### SHORT TASK 1:
Reproduce the entries from the line with "part at (633, 103): none -> present" up to and including the line with "line at (904, 337): dashed -> solid", word for word.

### DOCUMENT PASSAGE:
start
Some parts of the intelligence community felt that these relaxations
would assist their efforts. The proposals included:
- allowing the NSA to monitor "communications of U.S. citizens
using international facilities" (presumably facilities located
in the U.S., since the NSA already had authority to monitor
such communications if at least one terminal was outside
U.S. territory) * intensifying "coverage of individuals
and groups in the United States who pose a major threat
to the internal security"
- modifying restrictions "to permit selective use of [surreptitious
entry] against other urgent and high priority internal security
targets" as well as to procure "vitally needed foreign cryptographic
material," which would have required the FBI to accept warrantless
requests for such entries from other agencies ("Use of this
technique is clearly illegal: it amounts to burglary. It
is also highly risky and could result in great embarrassment
if exposed. However, it is also the most fruitful tool and
can produce the type of intelligence which cannot be obtained
in any other fashion.") President Nixon approved this plan
over the objection of J. Edgar Hoover and without the knowledge
of Attorney General Mitchell. Hoover went to Mitchell, who
had been left out of the entire process, and was consequently
angry; Mitchell convinced Nixon to withdraw his approval
13 days after giving it.
Project Minaret
The
size and complexity of the domestic watch list program became
a problem, since it bordered on illegality. Project Minaret was
established on July 1, 1969, to "privid[e] more restrictive control"
on the domestic products, and "to restrict the knowledge that
information is being collected and processed by the National Security
Agency." The agency knew it was close to legal boundaries, and
wanted to protect itself.
Minaret
continued until the fall of 1973, when Attorney General Richardson
became aware of the domestic watch list program and ordered such
activities stopped. As the Watergate drama played out, Congress
began to hear about the NSA's projects, and within two years formally
inquiring about them.
end
### DATASET EXTRACT:
start
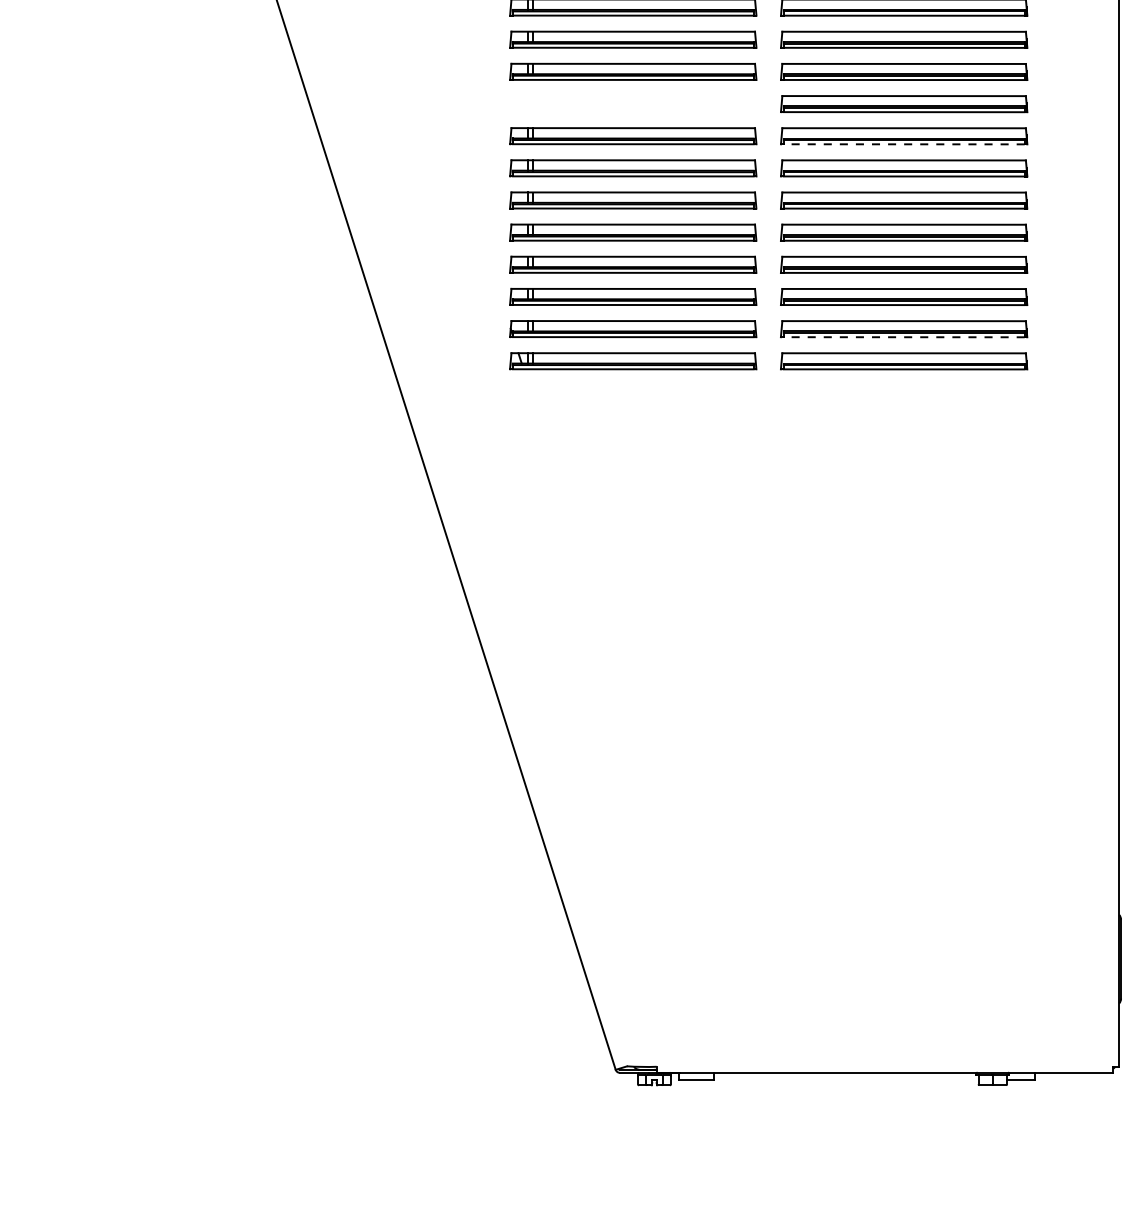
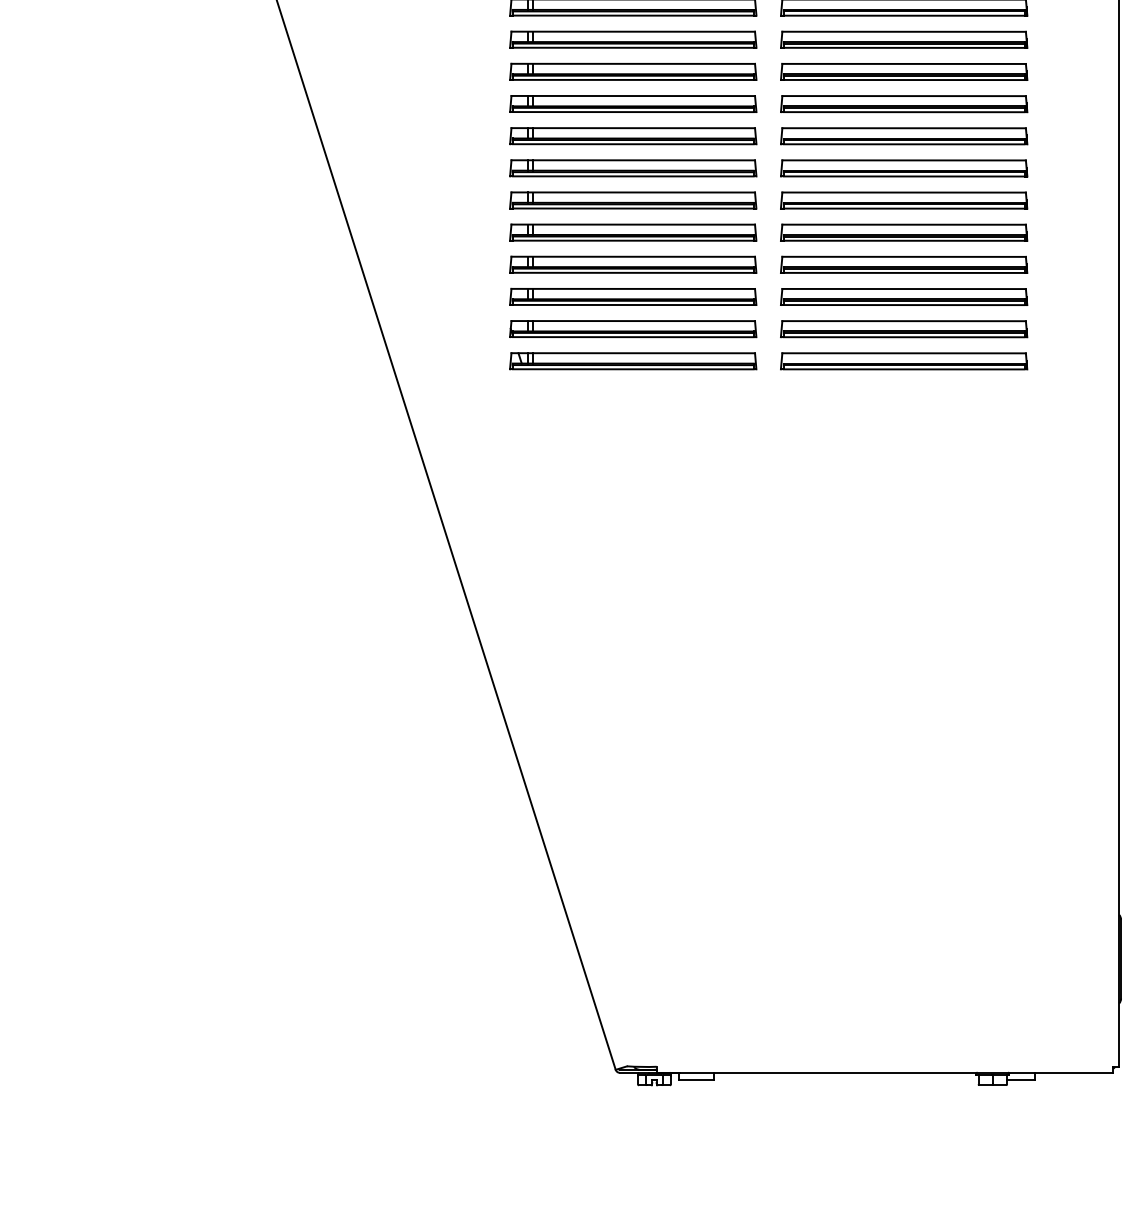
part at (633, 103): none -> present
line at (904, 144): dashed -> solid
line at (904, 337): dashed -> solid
end
start
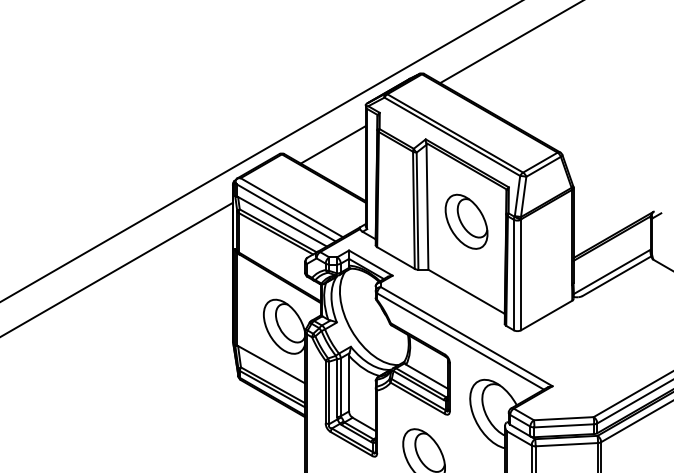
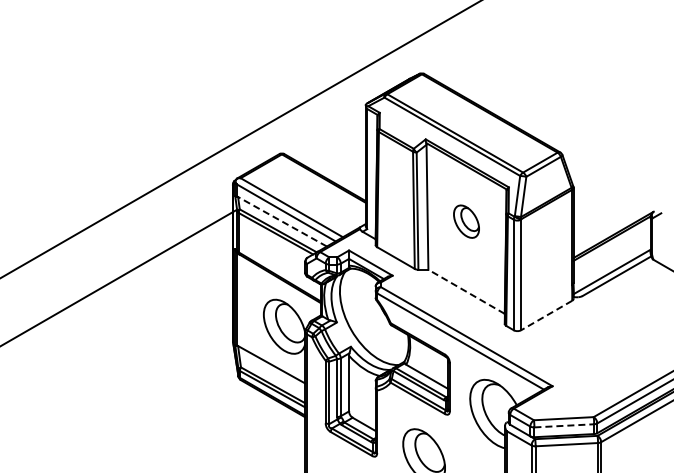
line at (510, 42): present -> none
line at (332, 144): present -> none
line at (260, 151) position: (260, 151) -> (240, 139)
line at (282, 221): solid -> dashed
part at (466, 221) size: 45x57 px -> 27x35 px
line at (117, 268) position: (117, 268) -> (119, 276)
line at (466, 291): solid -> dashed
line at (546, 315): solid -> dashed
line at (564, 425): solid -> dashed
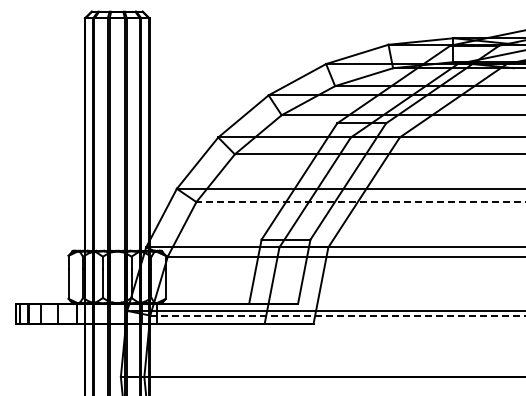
end
### SHORT TASK 2:
According to the passage on NSA domestic surveillance, on what date was Project Minaret established?

### COMPLETE RESPONSE 1:
part at (633, 103): none -> present
line at (904, 144): dashed -> solid
line at (904, 337): dashed -> solid

### COMPLETE RESPONSE 2:
July 1, 1969